AI in the skin-cancer screening pathway: an umbrella review

Presented by Lydia Sollis, with Arianna Bunnell, Eujin Cho, Mark Willingham, Gabriela Cruz-Mattos, Anson Arii, Christopher Lum, Kevin Cassel, and John Shepherd.

This PRISMA 2020 umbrella review (PROSPERO CRD42024605934) synthesized evidence across the four phases of the skin-cancer screening pathway: self-screening apps, primary-care evaluation, specialist dermoscopy, and histopathology. Performance was setting-specific. Self-screening apps showed unsafe variability (sensitivity 0 to 98 percent), specialist dermoscopy reached 82 to 91 percent sensitivity, and generalists gained 27.9 percentage points of sensitivity from AI augmentation — compared with 2.1 points for expert dermatologists. Equity gaps remain fundamental: over 70 percent of training datasets are drawn from light-skinned populations, and only 10.8 percent of reviews analyzed Fitzpatrick-type reporting. The current evidence does not support unsupervised clinical deployment of AI-based skin-cancer detection.

ShepBERT: transformer-based EHR cancer-risk prediction for Pacific Island populations

Presented by Pavel Bushuyev, with Lydia Sollis, Arianna Bunnell, Thomas Wolfgruber, Todd Seto, Igor Molybog, and John Shepherd.

ShepBERT is a BERT-style transformer model in development for cancer-risk prediction across the five cancers with the heaviest burden in Hawaiʻi and Pacific Island communities: breast, prostate, colorectal, lung, and liver. The model standardizes longitudinal EHR data into the OMOP Common Data Model, pre-trains on the 365,000-patient MIMIC-IV cohort, and will be fine-tuned on EHR data from Queen’s Medical Center as IRB review and data-use agreements proceed. The project, supported by the NIH AIM-AHEAD Consortium to Advance Health Equity, also includes interactive interpretability dashboards designed for use in local clinical workflows.

Closing thoughts

Existing clinical risk models — whether for breast cancer, liver cancer, skin cancer, or general cancer surveillance — are trained predominantly on continental US and European populations. The lab’s research program is organized around the question of how to extract richer, population-relevant signal from imaging and clinical data already being collected in Hawaiʻi and the Pacific. Each of these five posters answers a piece of that question, and each was led by a trainee or staff scientist driving the work forward.

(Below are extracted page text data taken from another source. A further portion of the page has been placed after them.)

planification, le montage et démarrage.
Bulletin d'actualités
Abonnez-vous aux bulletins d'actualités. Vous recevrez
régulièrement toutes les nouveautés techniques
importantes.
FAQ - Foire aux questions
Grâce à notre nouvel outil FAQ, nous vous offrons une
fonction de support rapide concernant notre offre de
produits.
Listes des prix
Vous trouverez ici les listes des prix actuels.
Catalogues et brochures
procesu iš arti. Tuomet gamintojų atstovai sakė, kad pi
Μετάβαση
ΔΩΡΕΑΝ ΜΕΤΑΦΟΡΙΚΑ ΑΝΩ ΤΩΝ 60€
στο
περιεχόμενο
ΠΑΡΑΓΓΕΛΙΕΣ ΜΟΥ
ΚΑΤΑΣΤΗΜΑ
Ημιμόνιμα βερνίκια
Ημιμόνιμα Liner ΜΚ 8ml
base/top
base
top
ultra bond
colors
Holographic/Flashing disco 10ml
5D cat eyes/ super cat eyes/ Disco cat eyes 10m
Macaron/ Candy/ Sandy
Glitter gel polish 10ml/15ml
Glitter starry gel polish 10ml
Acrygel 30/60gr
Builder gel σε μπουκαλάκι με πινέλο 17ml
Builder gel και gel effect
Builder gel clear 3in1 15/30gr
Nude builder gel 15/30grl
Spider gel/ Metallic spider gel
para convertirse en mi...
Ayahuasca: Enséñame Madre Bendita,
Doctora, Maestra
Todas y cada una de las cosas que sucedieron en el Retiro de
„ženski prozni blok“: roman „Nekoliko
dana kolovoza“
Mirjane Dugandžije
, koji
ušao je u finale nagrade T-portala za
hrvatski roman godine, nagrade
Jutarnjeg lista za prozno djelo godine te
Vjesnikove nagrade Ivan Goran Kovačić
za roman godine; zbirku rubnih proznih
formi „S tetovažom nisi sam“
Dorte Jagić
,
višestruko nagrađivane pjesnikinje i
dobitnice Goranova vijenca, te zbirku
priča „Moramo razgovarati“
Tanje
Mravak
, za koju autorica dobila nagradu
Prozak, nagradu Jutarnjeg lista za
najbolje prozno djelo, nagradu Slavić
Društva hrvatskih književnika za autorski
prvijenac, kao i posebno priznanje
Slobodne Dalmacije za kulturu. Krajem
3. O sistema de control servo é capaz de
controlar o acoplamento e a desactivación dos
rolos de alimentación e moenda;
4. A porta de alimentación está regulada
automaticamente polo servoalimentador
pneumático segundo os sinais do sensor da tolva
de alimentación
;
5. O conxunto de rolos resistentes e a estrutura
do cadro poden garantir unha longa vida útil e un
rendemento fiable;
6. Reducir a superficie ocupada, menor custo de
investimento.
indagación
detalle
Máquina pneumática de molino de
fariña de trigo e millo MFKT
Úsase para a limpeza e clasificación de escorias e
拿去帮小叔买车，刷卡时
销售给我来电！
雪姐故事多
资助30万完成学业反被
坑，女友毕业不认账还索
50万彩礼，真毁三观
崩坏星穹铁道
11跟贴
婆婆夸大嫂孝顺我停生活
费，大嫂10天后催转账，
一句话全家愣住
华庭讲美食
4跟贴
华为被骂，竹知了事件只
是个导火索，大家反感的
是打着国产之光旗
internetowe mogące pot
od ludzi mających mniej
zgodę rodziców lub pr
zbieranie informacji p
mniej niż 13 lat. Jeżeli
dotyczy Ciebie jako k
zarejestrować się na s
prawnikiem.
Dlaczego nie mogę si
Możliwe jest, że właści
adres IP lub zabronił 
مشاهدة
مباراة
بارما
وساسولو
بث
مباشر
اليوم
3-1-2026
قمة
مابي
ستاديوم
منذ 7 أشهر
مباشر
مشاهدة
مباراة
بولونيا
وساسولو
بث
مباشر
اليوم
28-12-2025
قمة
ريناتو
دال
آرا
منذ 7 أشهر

Congratulations to Thomas, Dustin, Arianna, Lydia, and Pavel, and to all of their collaborators across UH Cancer Center, UH Mānoa, Queen’s Medical Center, Hawaii Diagnostic Radiology Services, Hawaii Pacific Health, and Complete Dermatology.

The 2026 Biomedical Sciences Symposium was hosted by the John A. Burns School of Medicine on April 24 and 25, 2026. More information at biosymp.jabsom.hawaii.edu ↗.